= Joseph Windham =

Joseph Windham (1739–1810) was an English antiquarian.

==Life==
Born at Twickenham on 21 August 1739, in a house where later lived Richard Owen Cambridge, he was related to the Windham family of Norfolk, his father John Windham (later Windham-Bowyer) being son of William Windham senior. He was educated at Eton College and went on to Christ's College, Cambridge, but did not graduate. He was one of William Benson Earle's chosen companions on the grand tour, the other being Henry Penruddocke Wyndham.

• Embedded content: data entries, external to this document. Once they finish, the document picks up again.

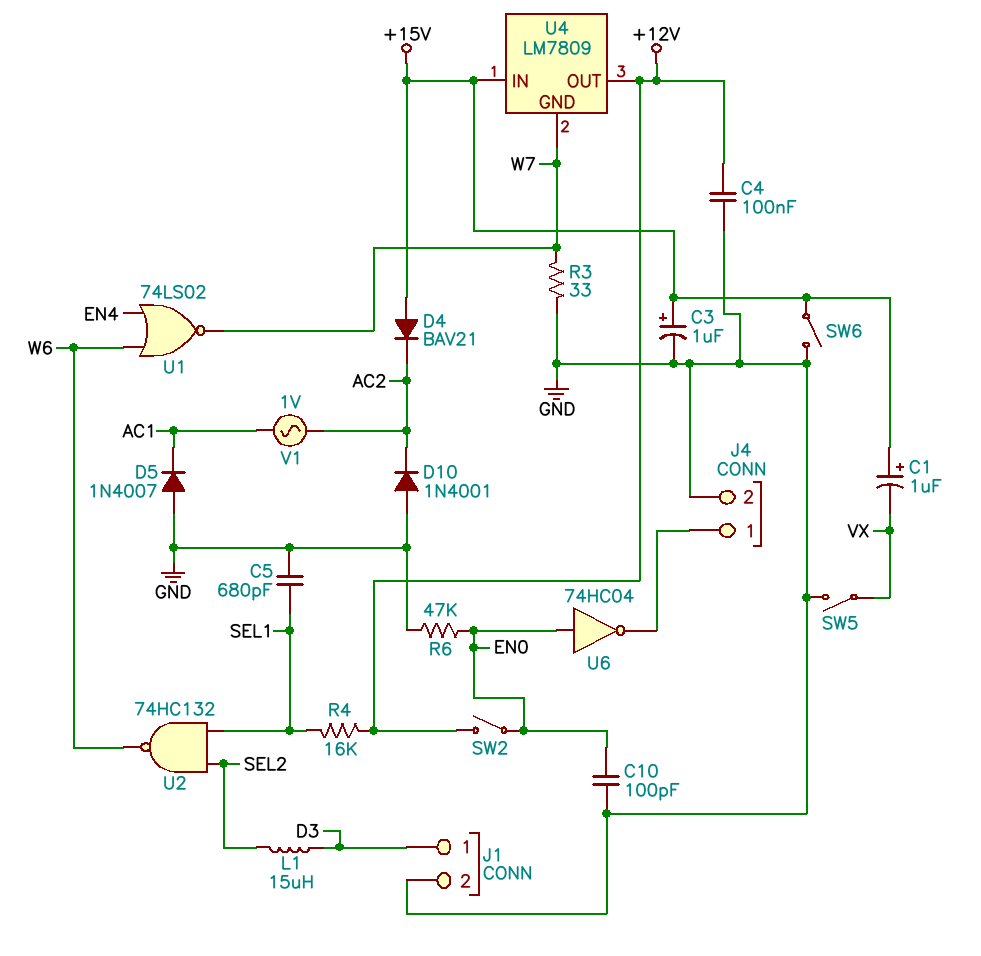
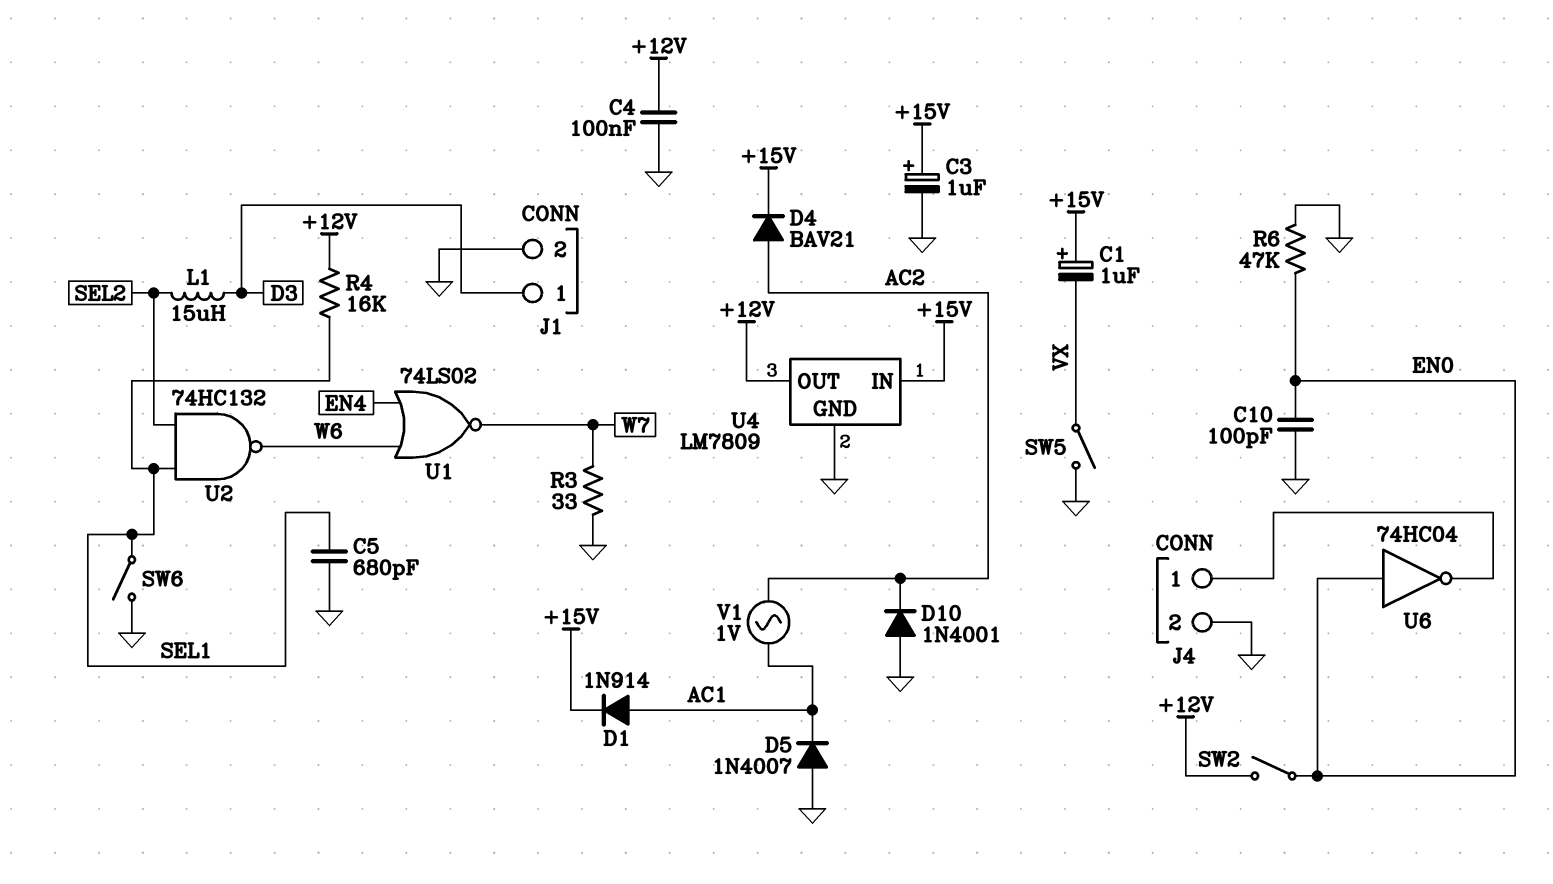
D1: none -> diode 1N914 (A AC1, K +15V)
D4: diode BAV21 (A +15V, K AC2) -> diode BAV21 (A AC2, K +15V)
SW6: switch (+15V, GND) -> switch (GND, SEL1)
U4 pin GND: W7 -> GND

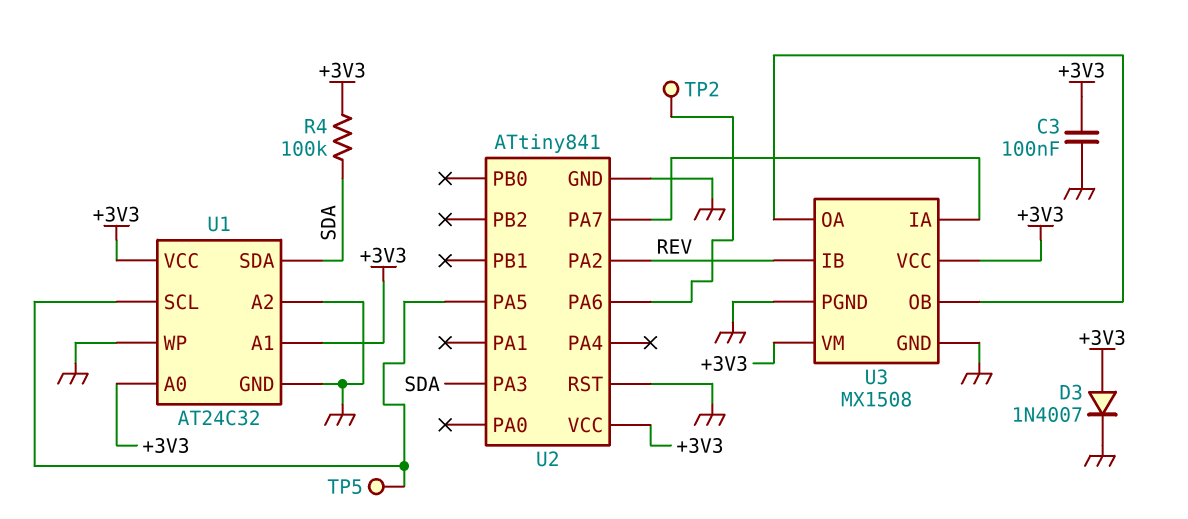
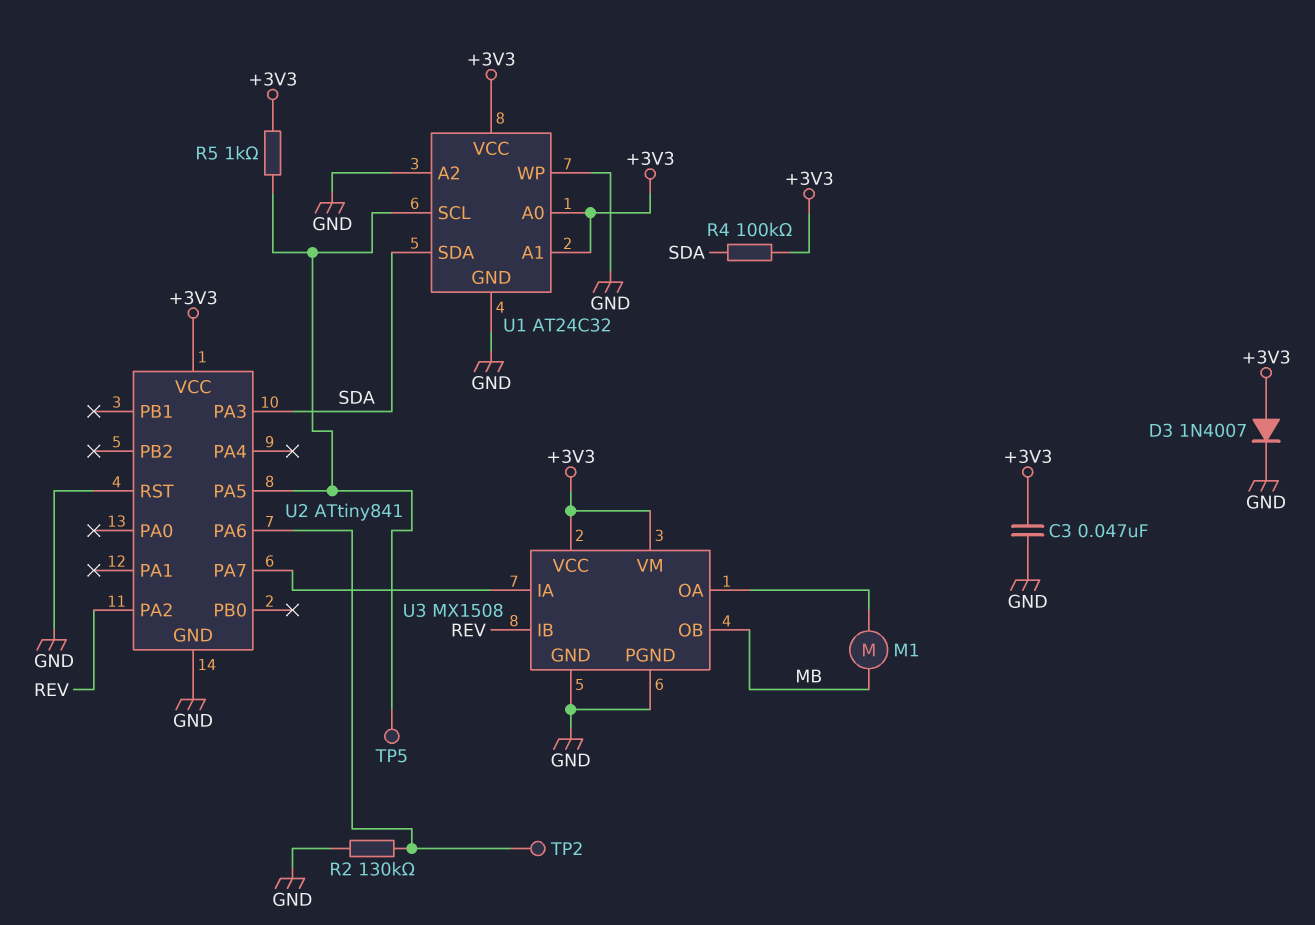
C3: 100nF (+3V3, GND) -> 47nF (+3V3, GND)
M1: none -> motor (MB, U3/OA)
R2: none -> 130k (GND, U2/PA6)
R5: none -> 1k (+3V3, U1/SCL)
U3 pin OB: U3/OA -> MB

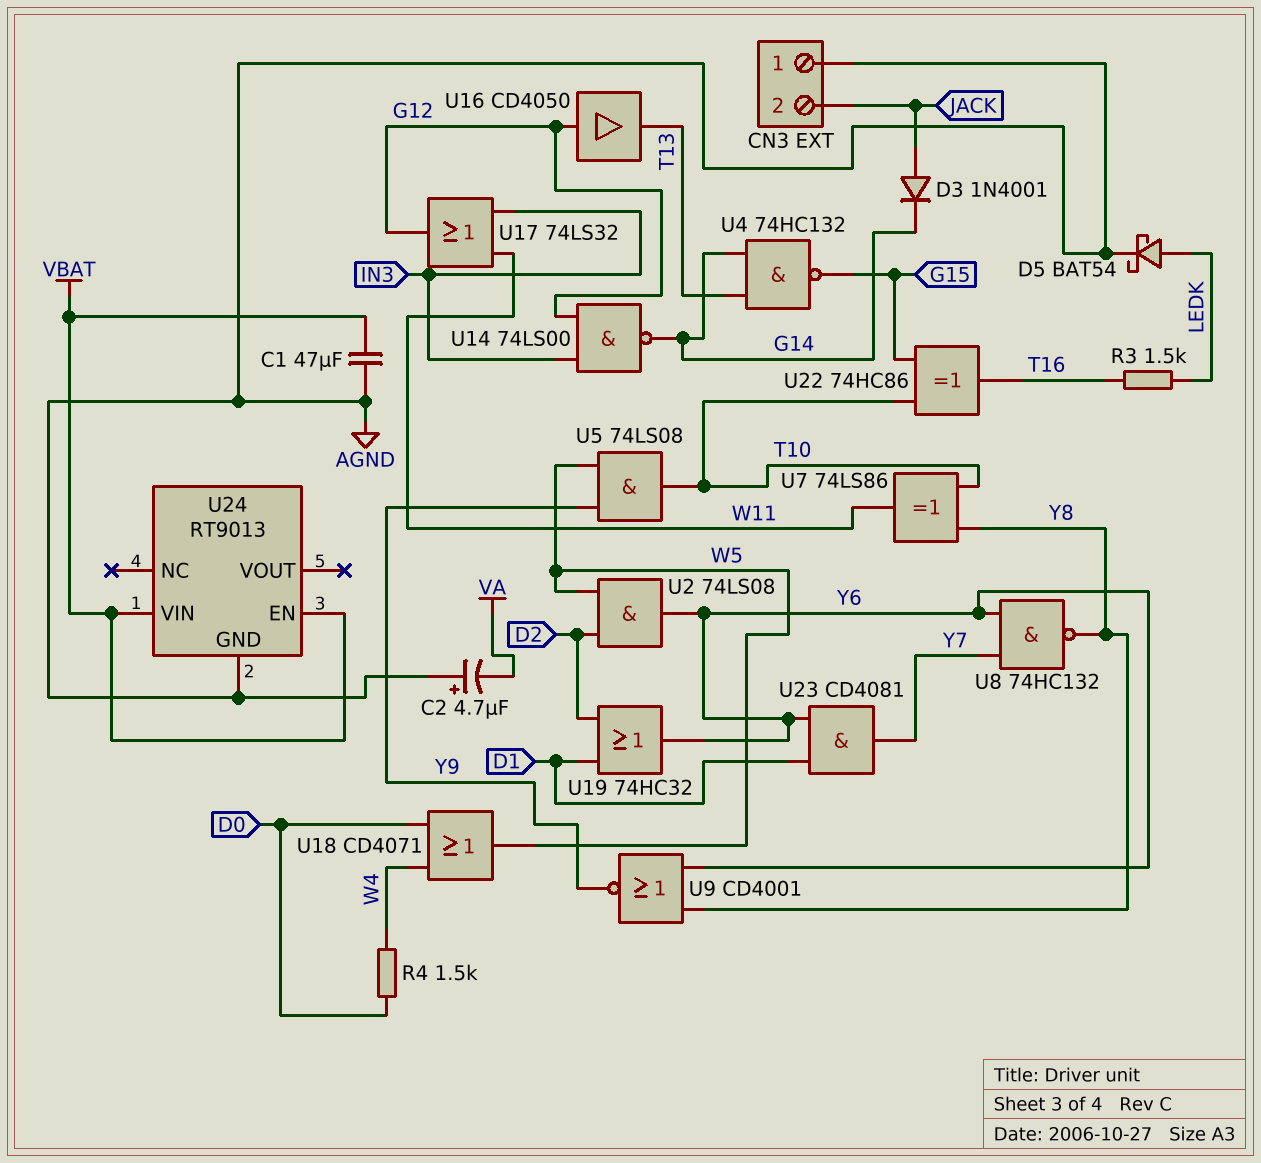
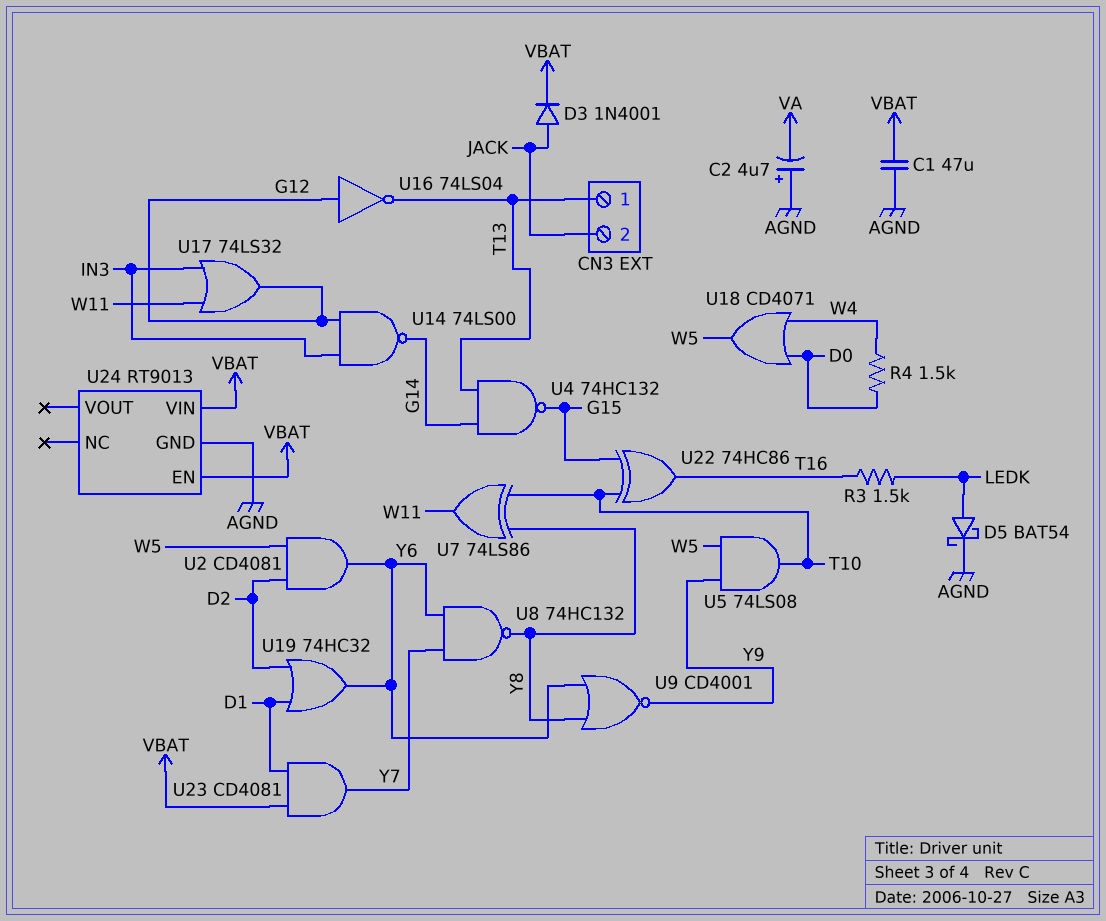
CN3 pin 1: AGND -> T13
D3: diode 1N4001 (A JACK, K G14) -> diode 1N4001 (A JACK, K VBAT)
U2: AND 74LS08 (in D2, in W5, out Y6) -> AND CD4081 (in D2, in W5, out Y6)
U16: buffer CD4050 (in G12, out T13) -> NOT 74LS04 (in G12, out T13)
U23: AND CD4081 (in D1, in Y6, out Y7) -> AND CD4081 (in D1, in VBAT, out Y7)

In 1769, Windham returned from an extended tour through France, Italy, Istria, and Switzerland. He was elected a fellow of the Society of Antiquaries of London on 6 April 1775, and of the Royal Society on 8 November 1781; he was also elected a member of the Society of Dilettanti in 1779. He died at Earsham House, Norfolk, on 21 September 1810. He had married, in 1769, Charlotte, daughter of William de Grey, 1st Baron Walsingham.

==Works==
Windham made drawings of natural objects and antiquities. He was also an Italian scholar, had some knowledge of natural history, and acquired a noted antiquarian library.

His only publication under his own name was Observations upon a Passage in Pliny's Natural History, relating to the Temple of Diana at Ephesus, in Archæologia, vol. vi.

While in Rome he made many sketches and plans of the baths, which he presented to Charles Cameron, by whom they were published in The Baths of the Romans Explained and Illustrated.

Windham also contributed much of the letterpress for it, as well as most of the text of the second volume of Antiquities of Ionia, published in 1797 by the Society of Dilettanti. He assisted James Stuart in the second volume of his Antiquities of Athens.